3D ultrasound works similarly to the traditional 2D ultrasound, except that the ultrasound waves are directed from multiple angles. These waves are reflected back and captured and together to provide enough information to construct a 3D image – in much the same way as multi directional cameras are used to create 3D movies.
However, 4D ultrasound system is set to provide a ‘next generation’ integrated solution for medical imaging applications, allowing practitioners to provide faster treatment and improve therapeutic success rates. When rapid succession 3D images are processed real-time, creating a three-dimensional motion video – it gives a 4D ultrasound. This is achieved through 30 frame per second volumetric imaging. 4D uses the same frequency of sound waves as a normal ultrasound, but the sound waves are directed from many more angles, producing a ‘real-time’ video of the anatomy.
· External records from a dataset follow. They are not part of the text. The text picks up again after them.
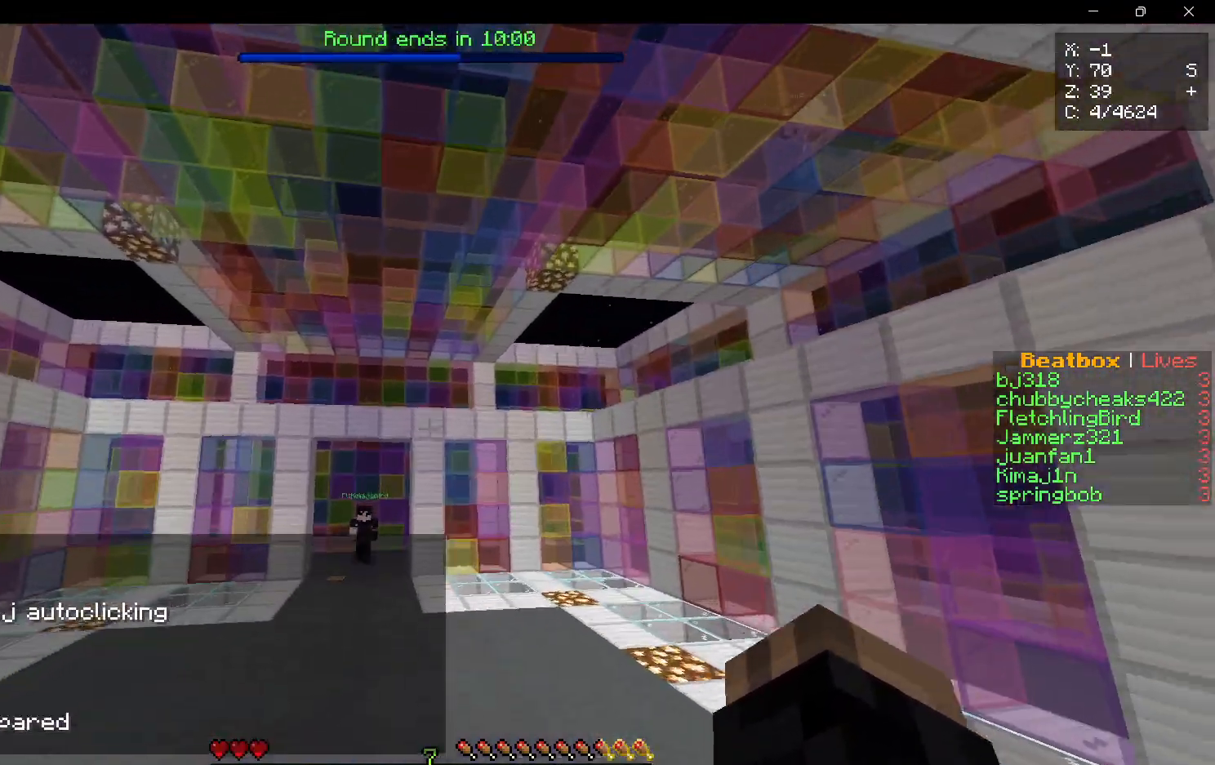
{"keys": ["a", "w"], "mouse": [], "events": [[300, "a", "up"], [450, "a", "down"]]}
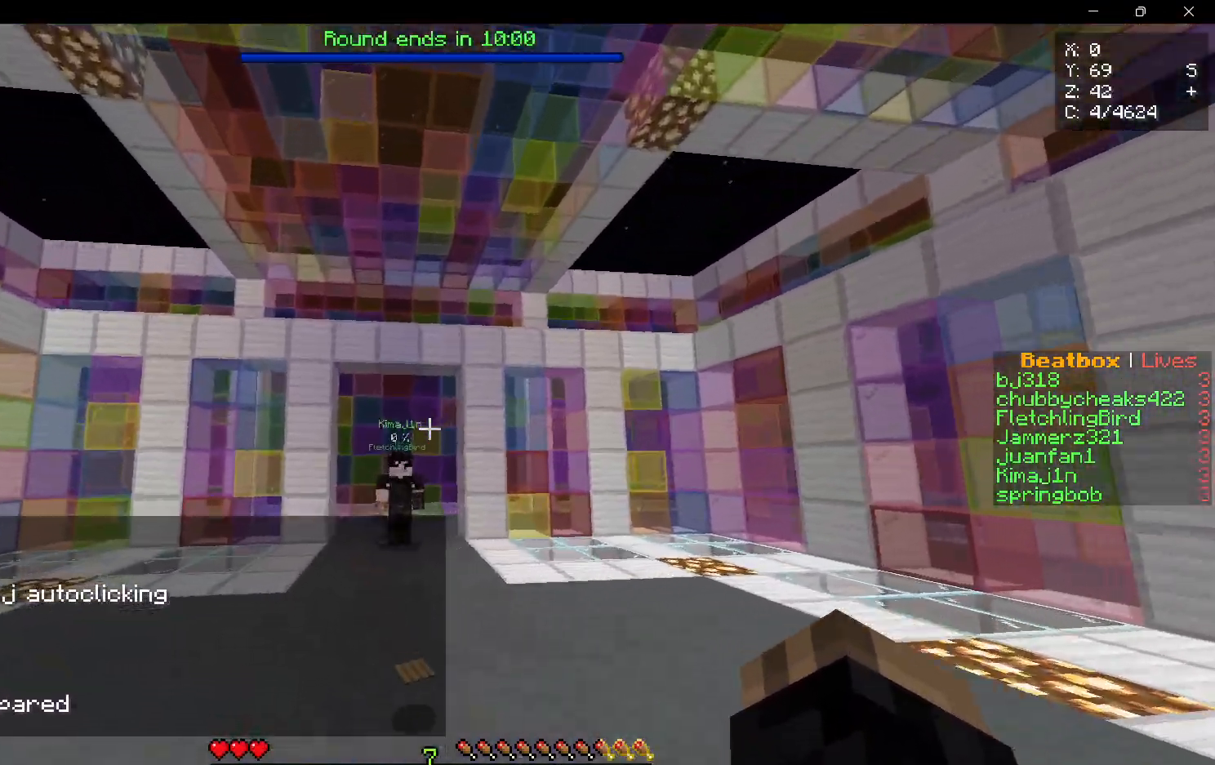
{"keys": ["a", "w"], "mouse": [], "events": []}
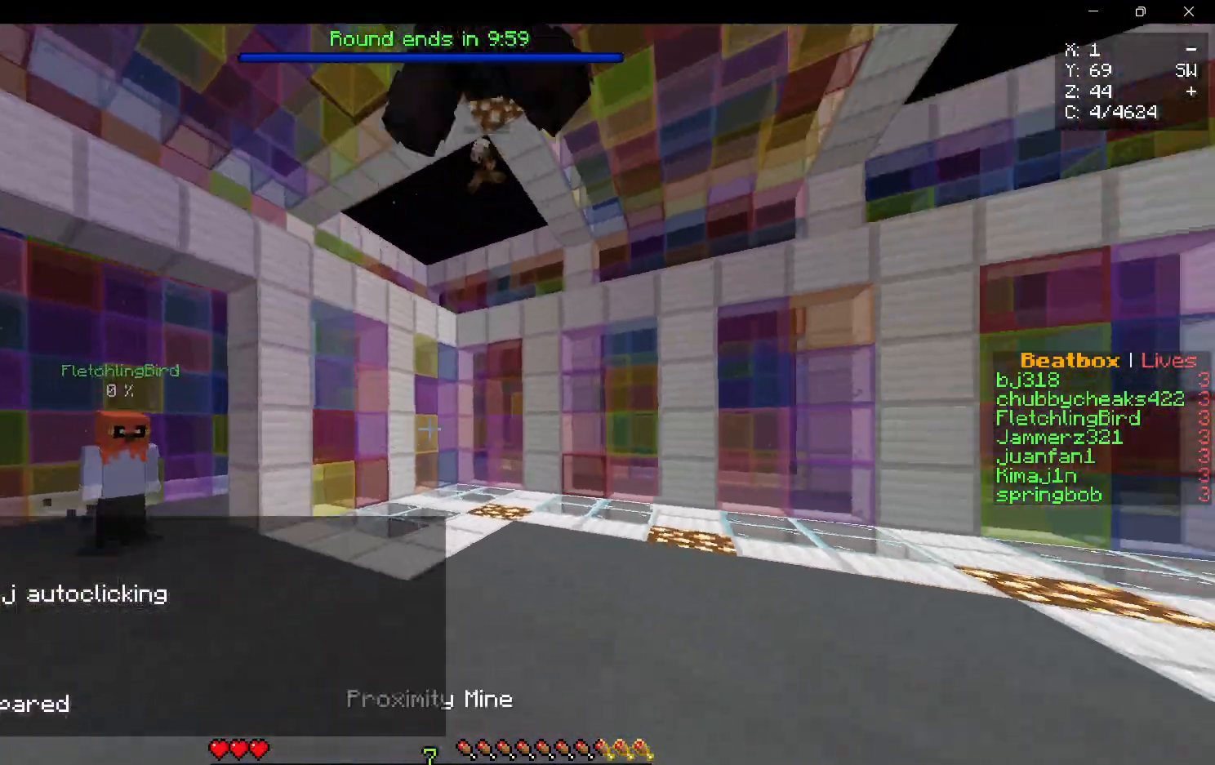
{"keys": ["a", "w"], "mouse": [], "events": []}
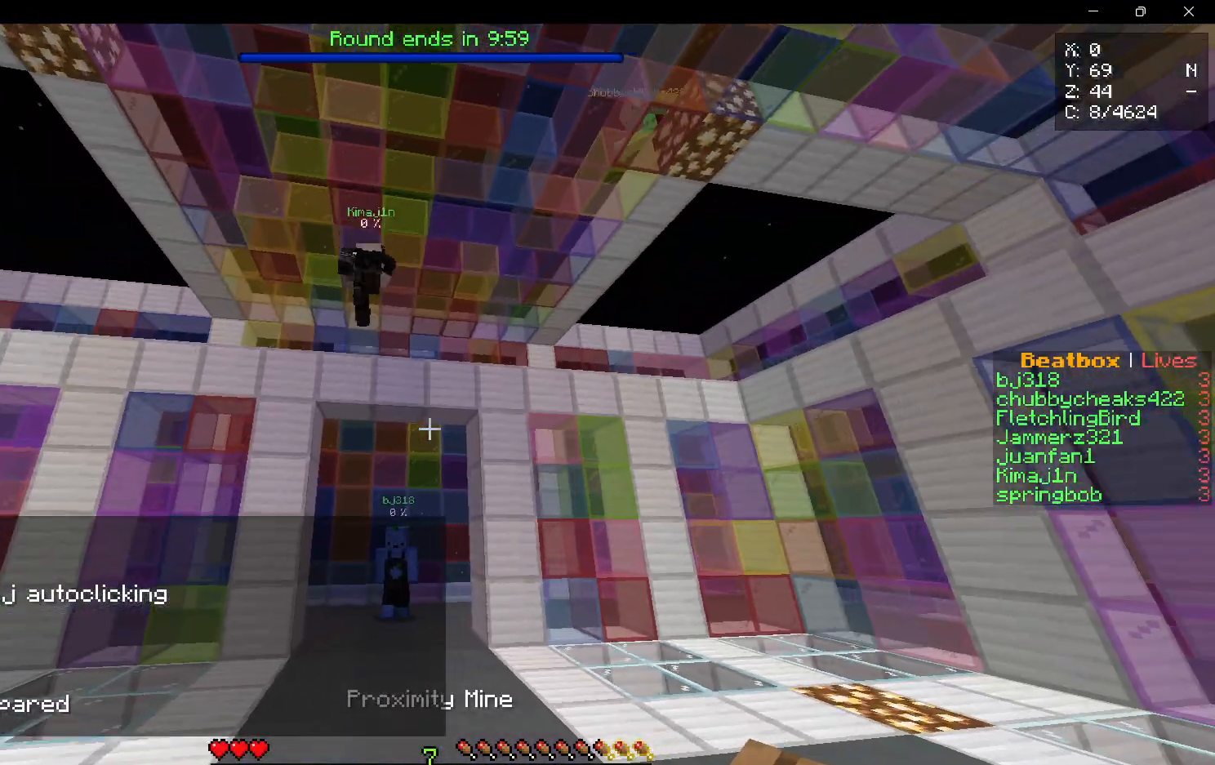
{"keys": ["d"], "mouse": [], "events": [[333, "a", "up"], [350, "d", "down"], [367, "mouse_right", "down"], [383, "w", "up"], [483, "mouse_right", "up"]]}
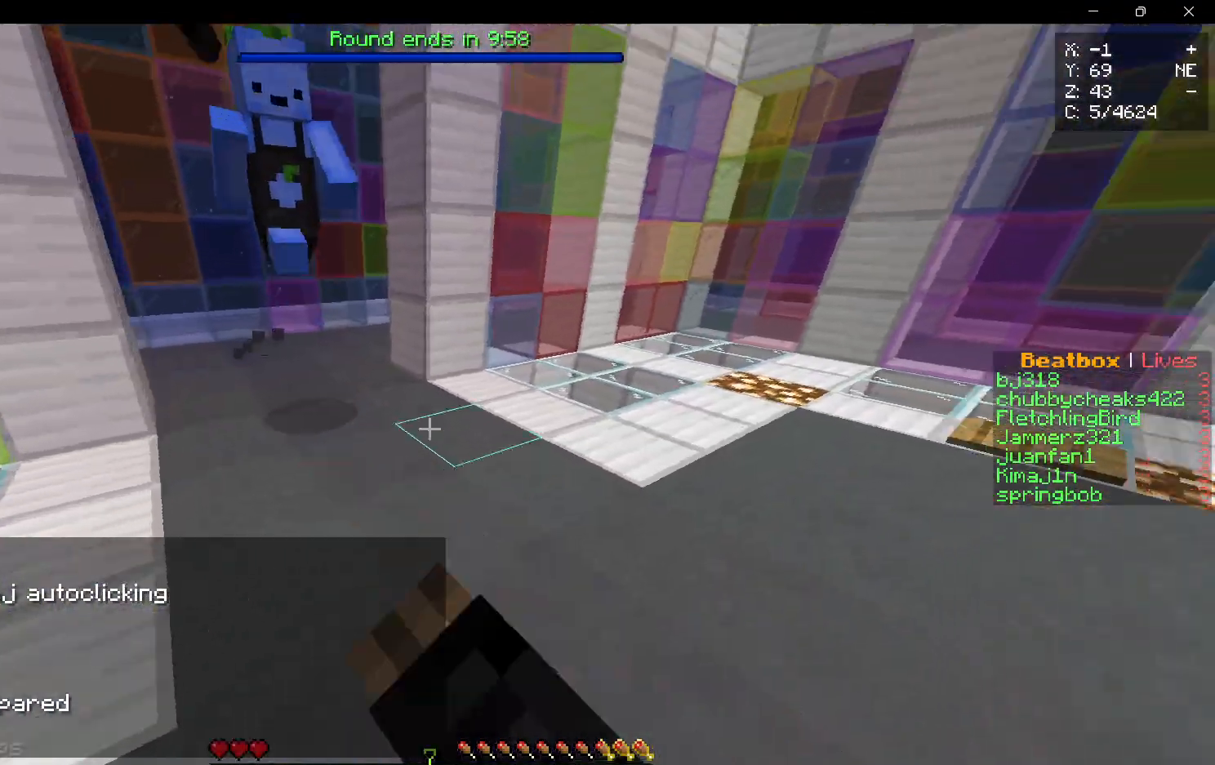
{"keys": ["d", "w"], "mouse": ["left"], "events": [[200, "w", "down"], [350, "mouse_left", "down"]]}
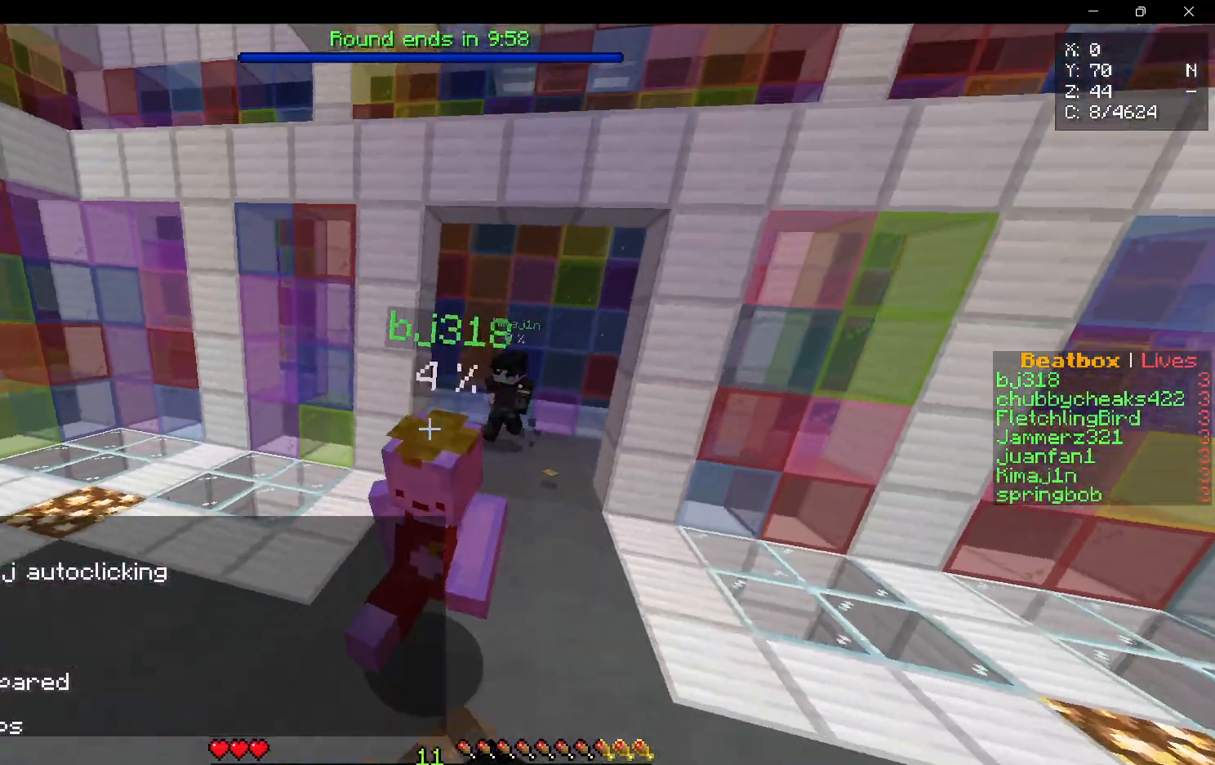
{"keys": ["a", "w"], "mouse": ["left"], "events": [[267, "a", "down"], [267, "d", "up"], [267, "mouse_left", "up"], [300, "mouse_left", "down"]]}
An important factor in ultrasound image processing is the beam-former – the part of the system that provides the focusing for the ultrasound beam. Even today’s most advanced state-of- the-art medical ultrasound imaging systems suffer from very poor image resolution. This is due to the very small size of deployed arrays of sensors and the distortion effects by the influence of the human body’s non-linear propagation characteristics. The solution lies in the latest adaptive beamformer that significantly improves image resolution at very low cost and results in better diagnosis.